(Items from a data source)
Segment Open

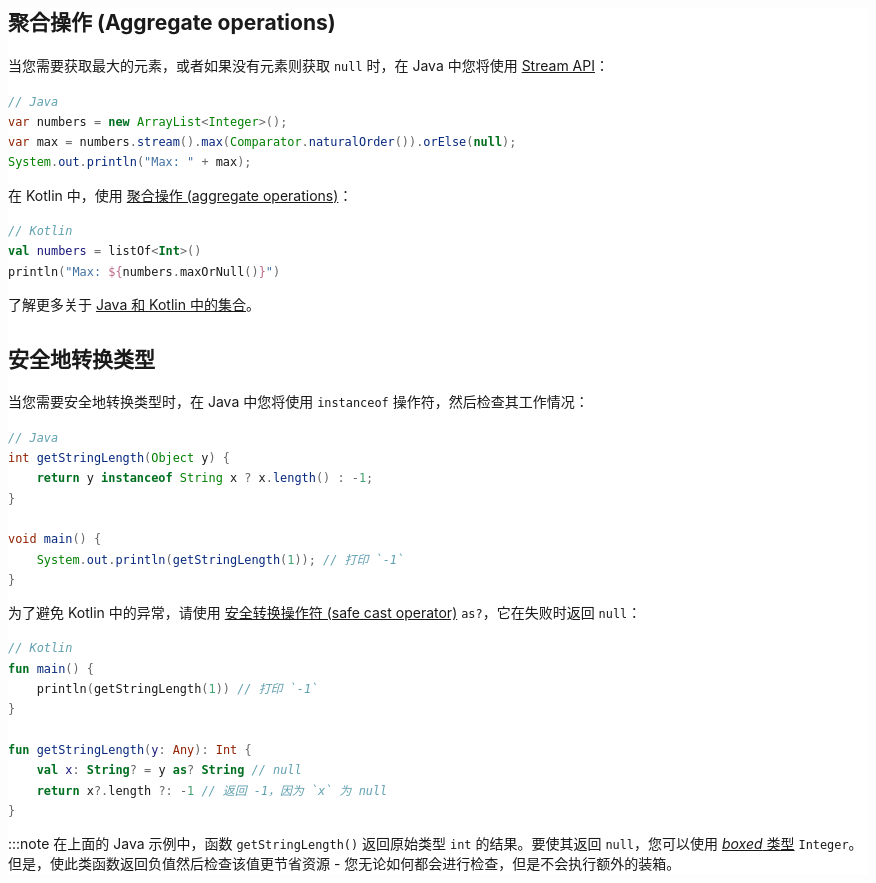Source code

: ## 聚合操作 (Aggregate operations)

当您需要获取最大的元素，或者如果没有元素则获取 `null` 时，在 Java 中您将使用 [Stream API](https://docs.oracle.com/en/java/javase/17/docs/api/java.base/java/util/stream/package-summary.html)：

```java
// Java
var numbers = new ArrayList<Integer>();
var max = numbers.stream().max(Comparator.naturalOrder()).orElse(null);
System.out.println("Max: " + max);
```

在 Kotlin 中，使用 [聚合操作 (aggregate operations)](collection-aggregate.md)：

```kotlin
// Kotlin
val numbers = listOf<Int>()
println("Max: ${numbers.maxOrNull()}")
```

了解更多关于 [Java 和 Kotlin 中的集合](java-to-kotlin-collections-guide.md)。

## 安全地转换类型

当您需要安全地转换类型时，在 Java 中您将使用 `instanceof` 操作符，然后检查其工作情况：

```java
// Java
int getStringLength(Object y) {
    return y instanceof String x ? x.length() : -1;
}

void main() {
    System.out.println(getStringLength(1)); // 打印 `-1`
}
```

为了避免 Kotlin 中的异常，请使用 [安全转换操作符 (safe cast operator)](typecasts.md#safe-nullable-cast-operator) `as?`，它在失败时返回 `null`：

```kotlin
// Kotlin
fun main() {
    println(getStringLength(1)) // 打印 `-1`
}

fun getStringLength(y: Any): Int {
    val x: String? = y as? String // null
    return x?.length ?: -1 // 返回 -1，因为 `x` 为 null
}
```

:::note
在上面的 Java 示例中，函数 `getStringLength()` 返回原始类型 `int` 的结果。要使其返回 `null`，您可以使用 [_boxed_ 类型](https://docs.oracle.com/javase/tutorial/java/data/autoboxing.html) `Integer`。但是，使此类函数返回负值然后检查该值更节省资源 - 您无论如何都会进行检查，但是不会执行额外的装箱。
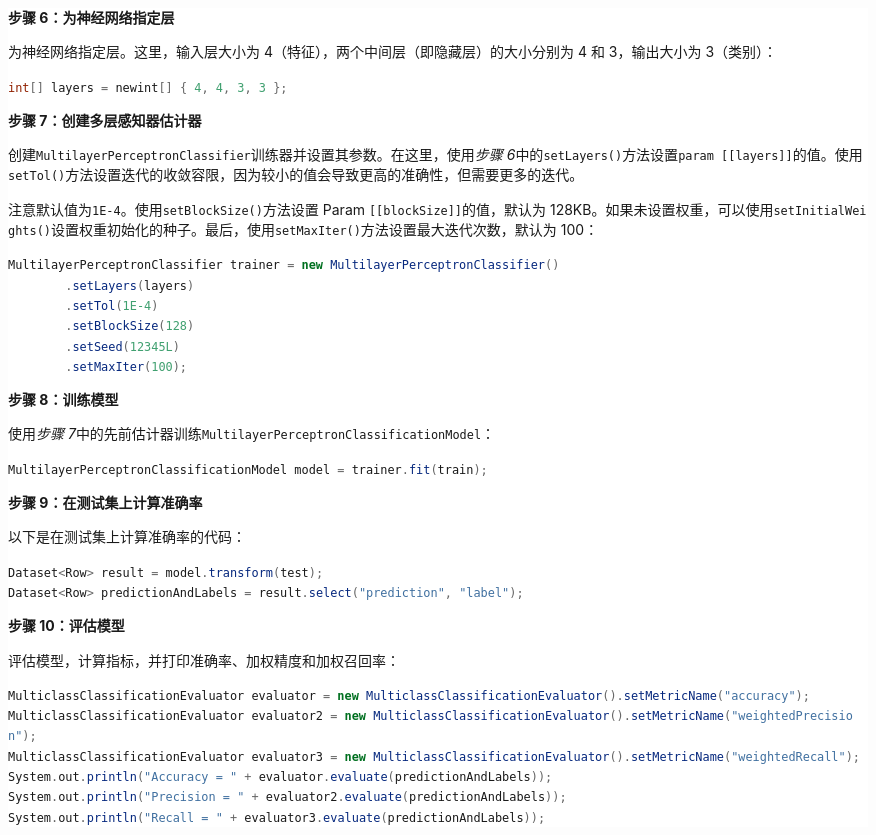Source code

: **步骤 6：为神经网络指定层**

为神经网络指定层。这里，输入层大小为 4（特征），两个中间层（即隐藏层）的大小分别为 4 和 3，输出大小为 3（类别）：

```scala
int[] layers = newint[] { 4, 4, 3, 3 }; 

```

**步骤 7：创建多层感知器估计器**

创建`MultilayerPerceptronClassifier`训练器并设置其参数。在这里，使用*步骤 6*中的`setLayers()`方法设置`param [[layers]]`的值。使用`setTol()`方法设置迭代的收敛容限，因为较小的值会导致更高的准确性，但需要更多的迭代。

注意默认值为`1E-4`。使用`setBlockSize()`方法设置 Param `[[blockSize]]`的值，默认为 128KB。如果未设置权重，可以使用`setInitialWeights()`设置权重初始化的种子。最后，使用`setMaxIter()`方法设置最大迭代次数，默认为 100：

```scala
MultilayerPerceptronClassifier trainer = new MultilayerPerceptronClassifier() 
        .setLayers(layers)        
        .setTol(1E-4)         
        .setBlockSize(128)         
        .setSeed(12345L)  
        .setMaxIter(100); 

```

**步骤 8：训练模型**

使用*步骤 7*中的先前估计器训练`MultilayerPerceptronClassificationModel`：

```scala
MultilayerPerceptronClassificationModel model = trainer.fit(train); 

```

**步骤 9：在测试集上计算准确率**

以下是在测试集上计算准确率的代码：

```scala
Dataset<Row> result = model.transform(test); 
Dataset<Row> predictionAndLabels = result.select("prediction", "label"); 

```

**步骤 10：评估模型**

评估模型，计算指标，并打印准确率、加权精度和加权召回率：

```scala
MulticlassClassificationEvaluator evaluator = new MulticlassClassificationEvaluator().setMetricName("accuracy"); 
MulticlassClassificationEvaluator evaluator2 = new MulticlassClassificationEvaluator().setMetricName("weightedPrecision"); 
MulticlassClassificationEvaluator evaluator3 = new MulticlassClassificationEvaluator().setMetricName("weightedRecall"); 
System.out.println("Accuracy = " + evaluator.evaluate(predictionAndLabels)); 
System.out.println("Precision = " + evaluator2.evaluate(predictionAndLabels)); 
System.out.println("Recall = " + evaluator3.evaluate(predictionAndLabels)); 

```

Segment Closed

WORK REQUEST
Whenever a line in the records contains the word "stream", copy that line.

ANSWER BOX
当您需要获取最大的元素，或者如果没有元素则获取 `null` 时，在 Java 中您将使用 [Stream API](https://docs.oracle.com/en/java/javase/17/docs/api/java.base/java/util/stream/package-summary.html)：
var max = numbers.stream().max(Comparator.naturalOrder()).orElse(null);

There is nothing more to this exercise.